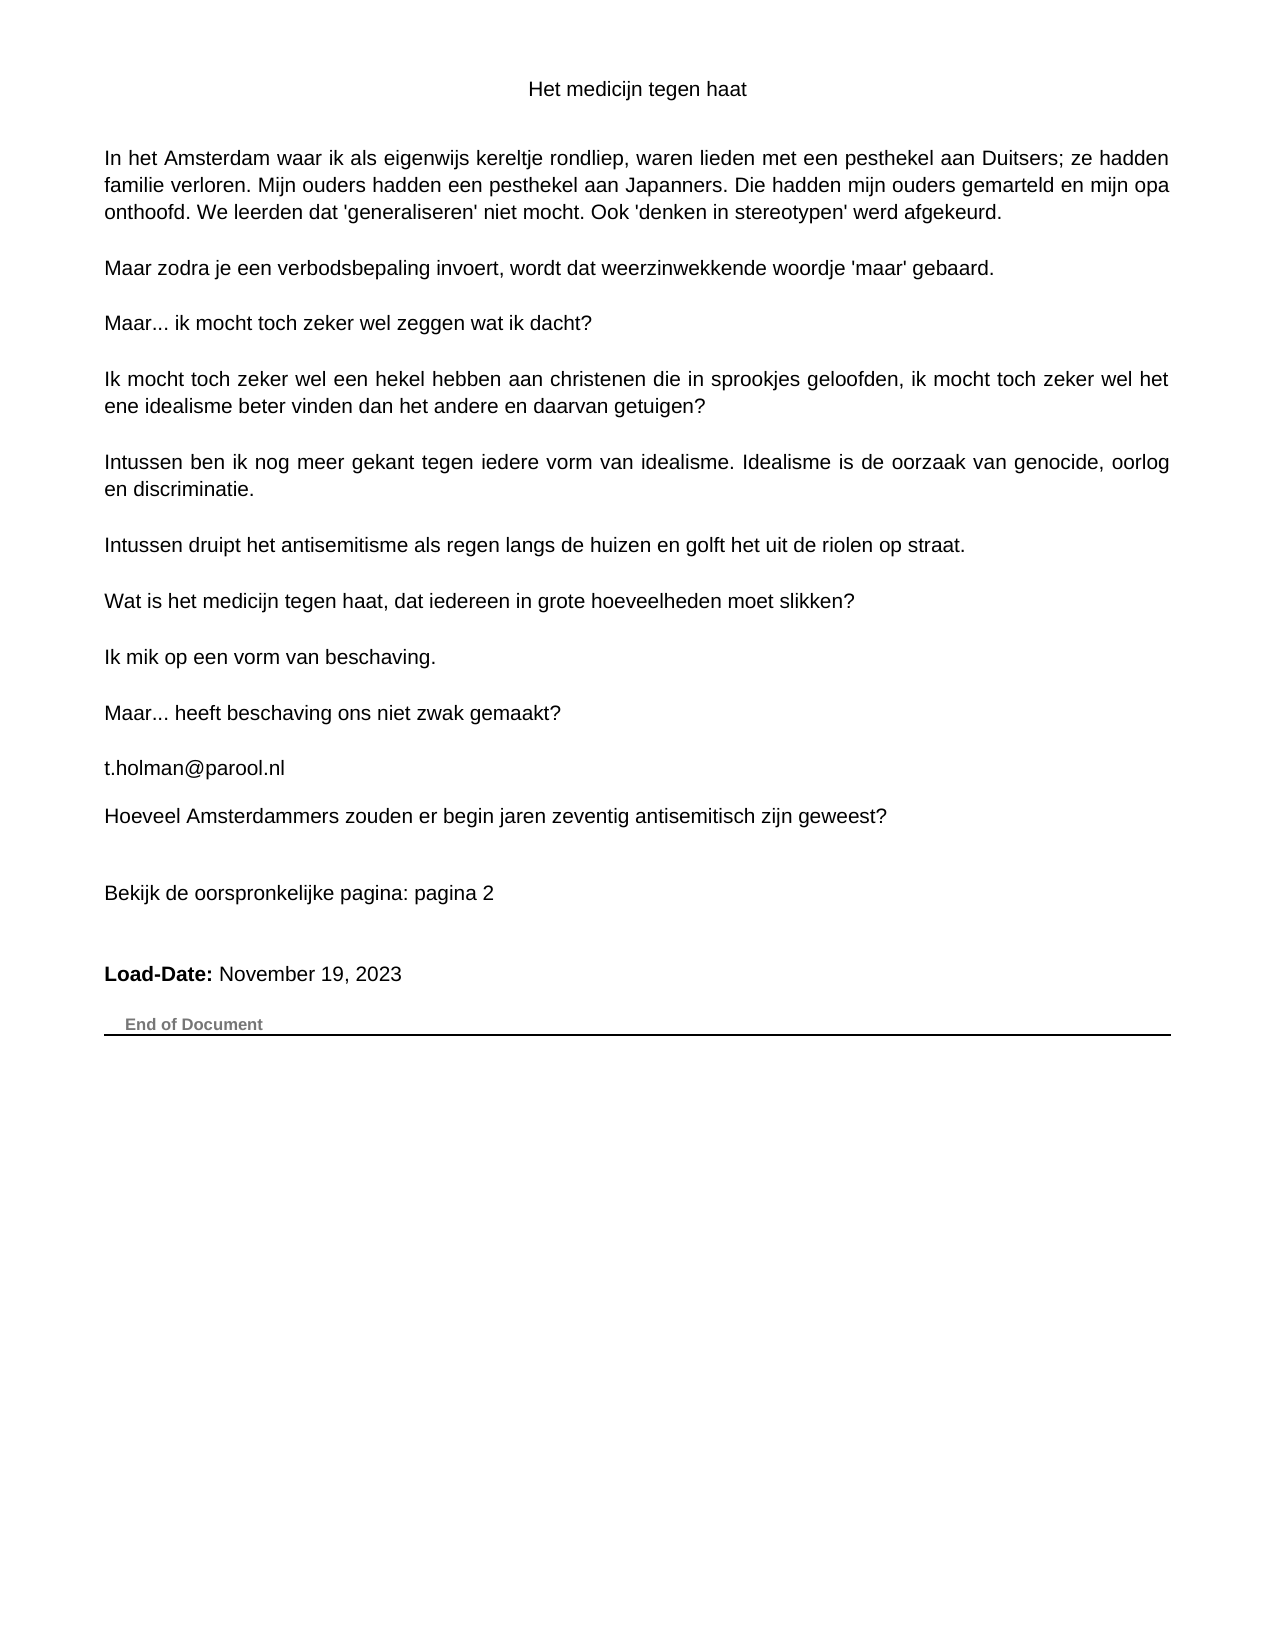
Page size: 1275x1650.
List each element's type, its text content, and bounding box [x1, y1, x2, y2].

text t.holman@parool.nl [104, 753, 1171, 780]
text Load-Date: November 19, 2023 [104, 930, 1171, 986]
text Hoeveel Amsterdammers zouden er begin jaren zeventig antisemitisch zijn geweest? [104, 801, 1171, 828]
text Wat is het medicijn tegen haat, dat iedereen in grote hoeveelheden moet slikken? [104, 586, 1171, 613]
text End of Document [125, 1014, 1171, 1033]
text Maar... ik mocht toch zeker wel zeggen wat ik dacht? [104, 308, 1171, 335]
text Maar... heeft beschaving ons niet zwak gemaakt? [104, 697, 1171, 724]
text Bekijk de oorspronkelijke pagina: pagina 2 [104, 878, 1171, 905]
text Intussen druipt het antisemitisme als regen langs de huizen en golft het uit de riolen op straat. [104, 530, 1171, 557]
text Intussen ben ik nog meer gekant tegen iedere vorm van idealisme. Idealisme is de oorzaak van genocide, oorlog en discriminatie. [104, 447, 1171, 501]
text In het Amsterdam waar ik als eigenwijs kereltje rondliep, waren lieden met een pesthekel aan Duitsers; ze hadden familie verloren. Mijn ouders hadden een pesthekel aan Japanners. Die hadden mijn ouders gemarteld en mijn opa onthoofd. We leerden dat 'generaliseren' niet mocht. Ook 'denken in stereotypen' werd afgekeurd. [104, 142, 1171, 223]
text Maar zodra je een verbodsbepaling invoert, wordt dat weerzinwekkende woordje 'maar' gebaard. [104, 252, 1171, 279]
text Ik mocht toch zeker wel een hekel hebben aan christenen die in sprookjes geloofden, ik mocht toch zeker wel het ene idealisme beter vinden dan het andere en daarvan getuigen? [104, 364, 1171, 418]
text Ik mik op een vorm van beschaving. [104, 641, 1171, 668]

= = = =

> **Instructions for the task**:
Copy each line above holding "beschaving".

> **Result of this task**:
text Maar... heeft beschaving ons niet zwak gemaakt? [104, 697, 1171, 724]
text Ik mik op een vorm van beschaving. [104, 641, 1171, 668]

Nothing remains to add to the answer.